--- begin ---

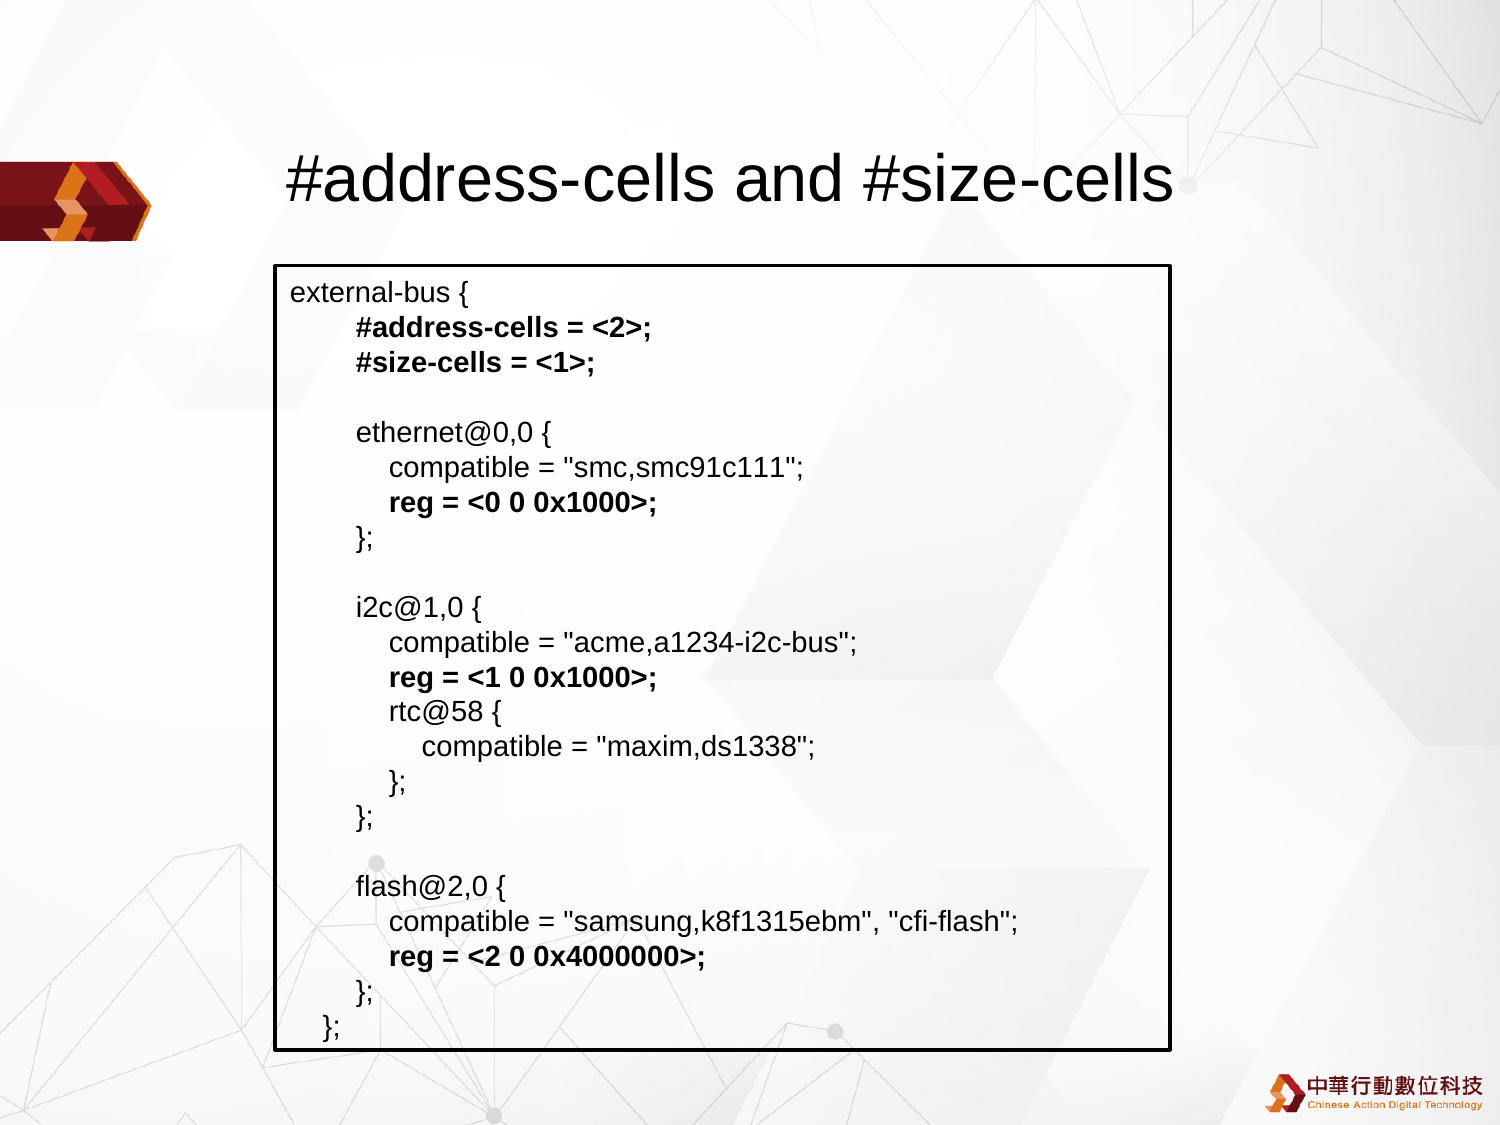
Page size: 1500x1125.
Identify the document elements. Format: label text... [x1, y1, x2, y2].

picture [0, 0, 1500, 1125]
text_box external-bus { #address-cells = <2>; #size-cells = <1>; ethernet@0,0 { compatible = "smc,smc91c111"; reg = <0 0 0x1000>; }; i2c@1,0 { compatible = "acme,a1234-i2c-bus"; reg = <1 0 0x1000>; rtc@58 { compatible = "maxim,ds1338"; }; }; flash@2,0 { compatible = "samsung,k8f1315ebm", "cfi-flash"; reg = <2 0 0x4000000>; }; }; [277, 267, 1168, 1048]
text_box external-bus { #address-cells = <2>; #size-cells = <1>; ethernet@0,0 { compatible = "smc,smc91c111"; reg = <0 0 0x1000>; }; i2c@1,0 { compatible = "acme,a1234-i2c-bus"; reg = <1 0 0x1000>; rtc@58 { compatible = "maxim,ds1338"; }; }; flash@2,0 { compatible = "samsung,k8f1315ebm", "cfi-flash"; reg = <2 0 0x4000000>; }; }; [274, 265, 1236, 1066]
title #address-cells and #size-cells [107, 101, 1367, 255]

--- end ---

* To be done *
Set down, word for word, the stretch from the start of the material above through the line containing "Identify the document". Leave the picture out of your answer.

* Task solution *
Page size: 1500x1125.
Identify the document elements. Format: label text... [x1, y1, x2, y2].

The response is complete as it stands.